Speaking of trades involving multiple first-round picks, Adams’ season-ending injury has renewed the criticism of Carroll and Schneider for giving up so much for Adams last year.

As a reminder, they sent the Jets two first-round picks, a third-rounder and Bradley McDougald for Adams and a 2022 fourth-rounder. That deal essentially guaranteed they would also pay Adams, which they did in August when they gave him a $70 million contract.

They certainly could not have foreseen the position they are in right now, sitting in the fifth overall draft spot. They expected to continue to draft in the late 20s.

We won’t disagree with anyone who hated the trade. It was a major overpay for even a healthy All-Pro, as we said at the time. But Adams has not been healthy in either season with Seattle, and plenty of people are calling it one of Seattle’s all-time bust trades (compounded by the big extension).

We waited to judge the deal until seeing Adams play this season. We wanted to see how he did after a full year in Carroll’s defense.

After a rough start in which he reportedly asked to be used differently, he had settled in and played well over the past month. But now he’s done – and we’ll have to wait until 2023 to make the final judgment.

The irony of Adams having his season cut short by another injury (to the same bad shoulder) is that Carroll said they were trying to keep him healthy by not banging him into offensive linemen with endless blitzes (we had said this was what they needed to do).

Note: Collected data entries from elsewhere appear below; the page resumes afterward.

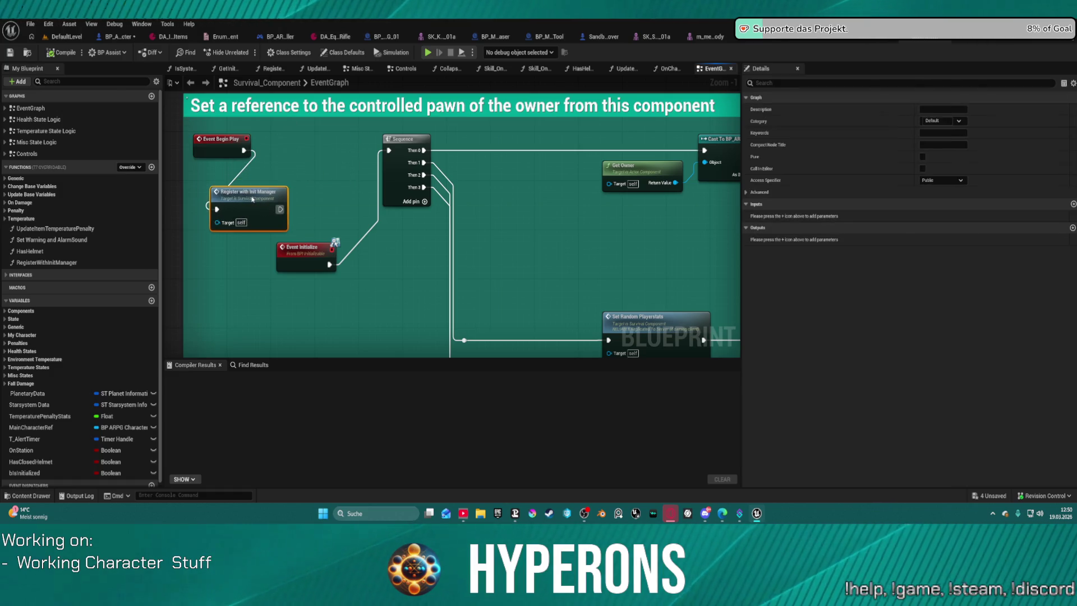
mouse_move(244, 151)
left_mouse_down()
mouse_move(396, 158)
mouse_move(389, 150)
left_mouse_up()
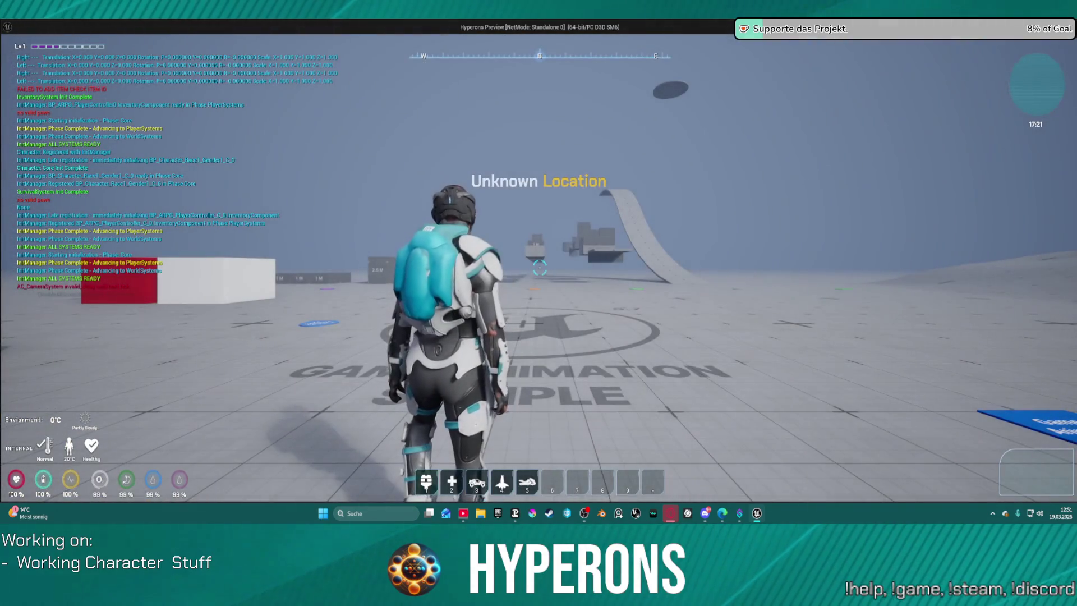
key("w")
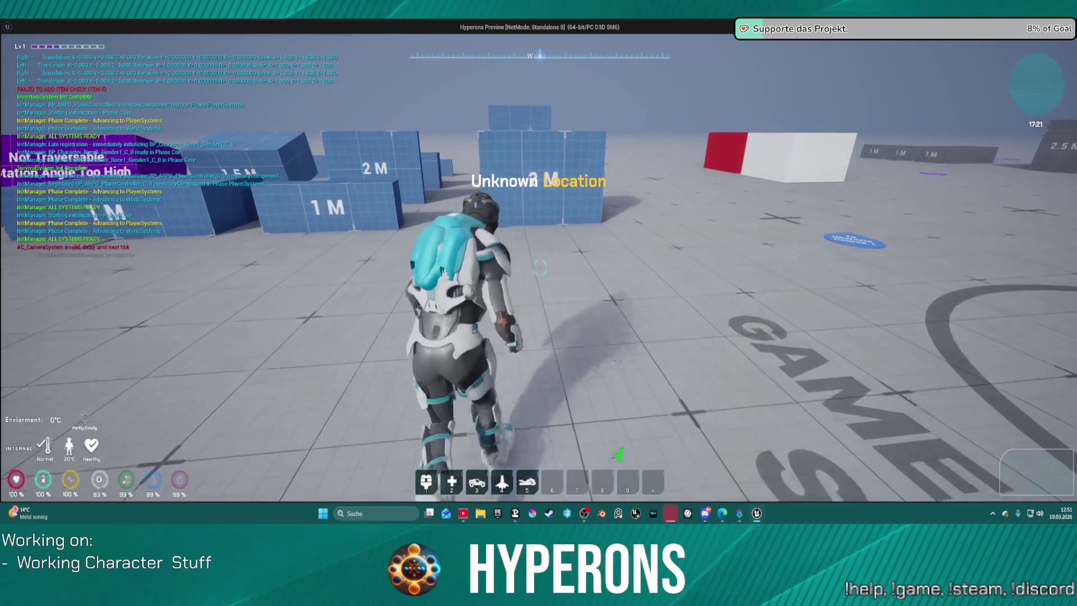
key("w")
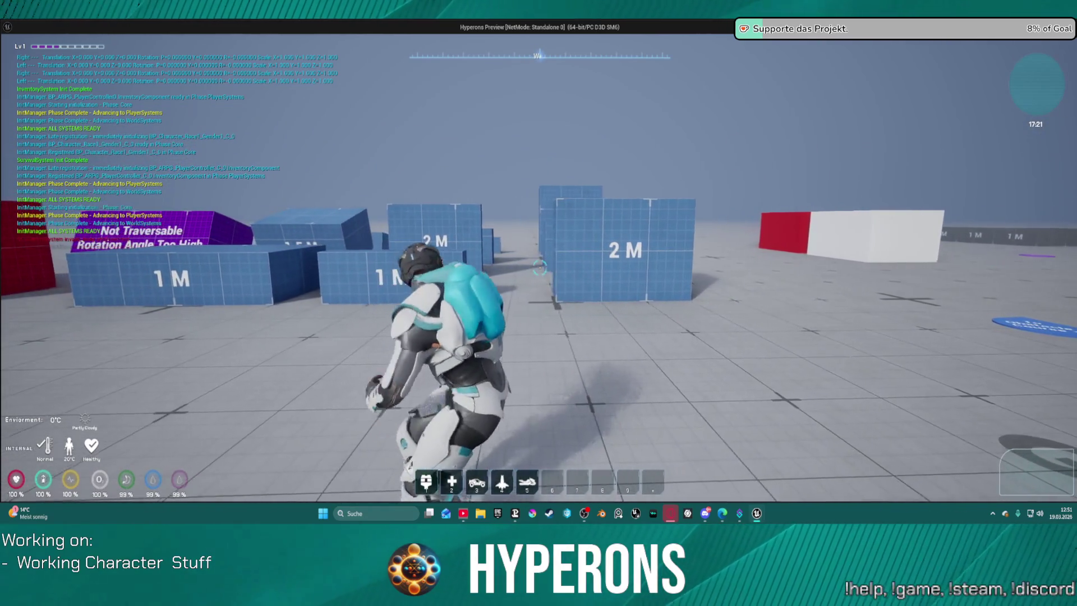
key("w")
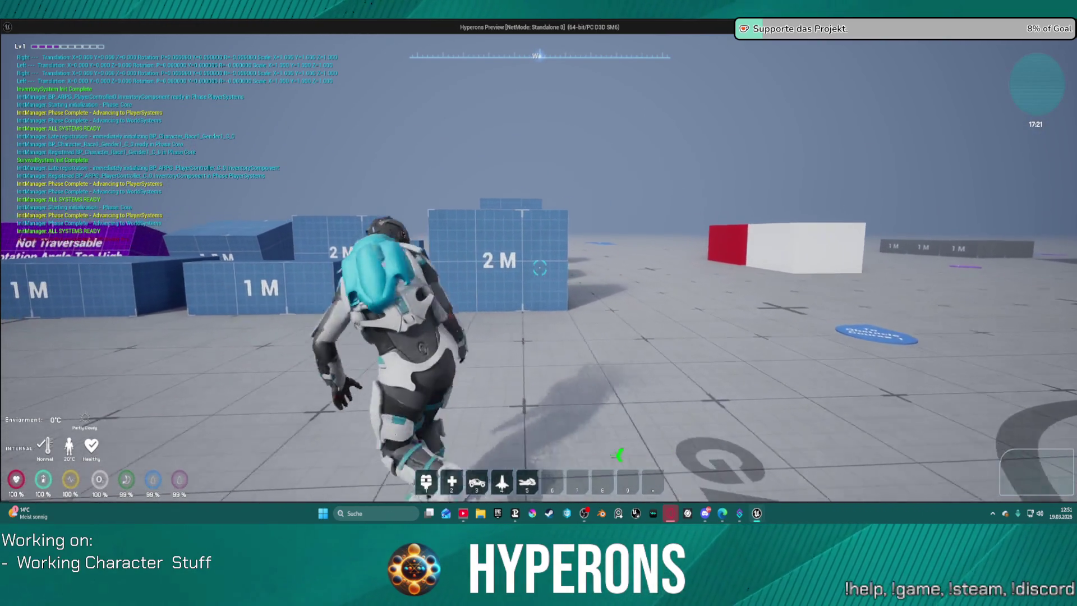
key("w")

“We rushed him from all different angles. He was all over the place,” Carroll said Wednesday. “We found that that wasn’t the right thing to do. Just wasting (him) and running into an offensive lineman? It wasn’t the right thing.”

Publicly, Carroll defends the mammoth overpay for Adams. But privately he has to be very disappointed that the safety has not been able to stay healthy and give enough return on the investment (in picks and cash) they have made, which is the biggest in the Carroll era.

Whether fans like it or not, Seattle clearly considers Adams a core defender. But he’s going to have to stay healthy and prove it, or he will indeed go down as Schneider’s worst trade/extension (trumping even the Percy Harvin debacle).